● **The problem**
Print every line of the material below verbatim, with no changes.
[Start of Attachment]
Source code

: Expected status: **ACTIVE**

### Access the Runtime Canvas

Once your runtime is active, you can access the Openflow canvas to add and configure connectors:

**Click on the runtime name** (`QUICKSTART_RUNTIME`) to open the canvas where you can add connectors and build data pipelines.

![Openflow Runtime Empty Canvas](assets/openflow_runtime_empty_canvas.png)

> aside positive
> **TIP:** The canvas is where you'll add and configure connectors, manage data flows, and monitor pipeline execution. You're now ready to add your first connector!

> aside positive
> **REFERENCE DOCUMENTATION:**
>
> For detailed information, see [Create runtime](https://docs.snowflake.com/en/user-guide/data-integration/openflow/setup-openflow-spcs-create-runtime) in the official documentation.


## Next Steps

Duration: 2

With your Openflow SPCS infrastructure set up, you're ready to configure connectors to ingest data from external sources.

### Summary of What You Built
[End of Attachment]
● **Task solution**
Source code

: Expected status: **ACTIVE**

### Access the Runtime Canvas

Once your runtime is active, you can access the Openflow canvas to add and configure connectors:

**Click on the runtime name** (`QUICKSTART_RUNTIME`) to open the canvas where you can add connectors and build data pipelines.

![Openflow Runtime Empty Canvas](assets/openflow_runtime_empty_canvas.png)

> aside positive
> **TIP:** The canvas is where you'll add and configure connectors, manage data flows, and monitor pipeline execution. You're now ready to add your first connector!

> aside positive
> **REFERENCE DOCUMENTATION:**
>
> For detailed information, see [Create runtime](https://docs.snowflake.com/en/user-guide/data-integration/openflow/setup-openflow-spcs-create-runtime) in the official documentation.


## Next Steps

Duration: 2

With your Openflow SPCS infrastructure set up, you're ready to configure connectors to ingest data from external sources.

### Summary of What You Built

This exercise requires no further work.